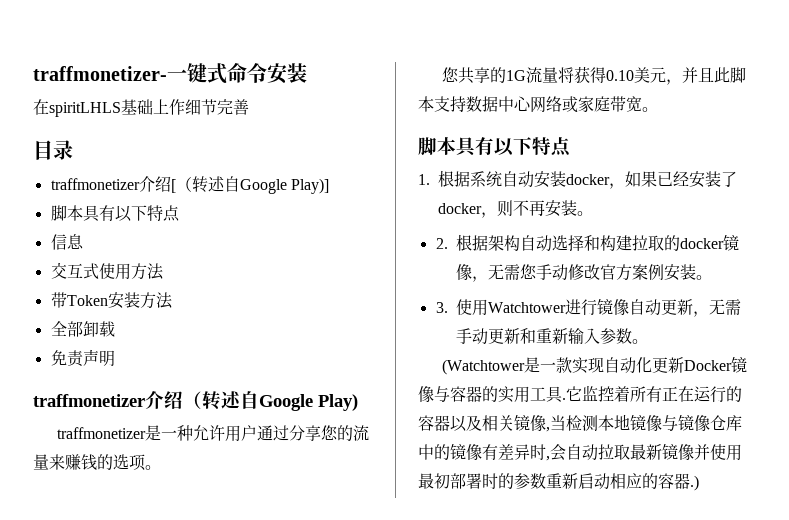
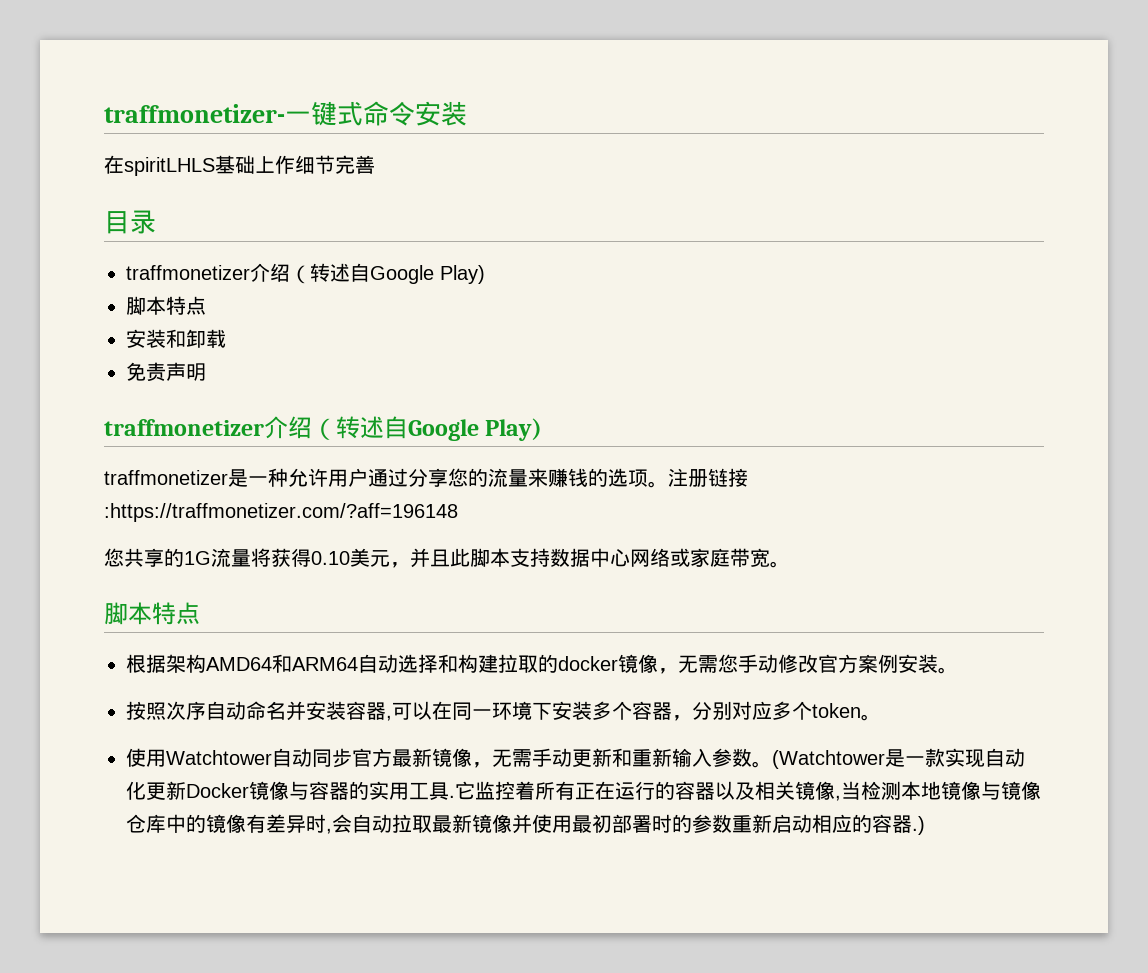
[170,176,329,194] [50,205,180,222] [50,234,84,250] [50,262,164,280] [50,292,173,309] [50,321,83,337] [（转述自Google Play)] // 脚本具有以下特点 // 信息 // 交互式使用方法 // 带Token安装方法 // 全部 -> [290,263,485,284] [126,296,206,315] [126,329,186,348] （转述自Google Play) // 脚本特点 // 安装和
(161, 467) none -> [668,468,748,487] [104,503,458,522] 注册链接:https://traffmonetizer.com/?aff=196148
[456,137,571,157] [418,170,737,189] [438,200,593,218] [435,234,520,251] 具有以下特点 // 1.根据系统自动安装docker，如果已经安装了docker，则不再安装。 // 2.根据架构 -> [152,602,200,625] [126,654,358,673] 特点 // 根据架构AMD64和ARM64
[435,298,693,316] 3.使用Watchtower进行镜像自动更新 -> [126,701,881,721] [126,748,472,768] 按照次序自动命名并安装容器,可以在同一环境下安装多个容器，分别对应多个token。 // 使用Watchtower自动同步官方最新镜像
(648, 341) // -> (772, 764) none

----------

• WHAT IS NEEDED:
What you return must match the lines from the top of the data through the line with "(161, 467) none" exactly, with the pictures removed.

• ANSWER SPACE:
[170,176,329,194] [50,205,180,222] [50,234,84,250] [50,262,164,280] [50,292,173,309] [50,321,83,337] [（转述自Google Play)] // 脚本具有以下特点 // 信息 // 交互式使用方法 // 带Token安装方法 // 全部 -> [290,263,485,284] [126,296,206,315] [126,329,186,348] （转述自Google Play) // 脚本特点 // 安装和
(161, 467) none -> [668,468,748,487] [104,503,458,522] 注册链接:https://traffmonetizer.com/?aff=196148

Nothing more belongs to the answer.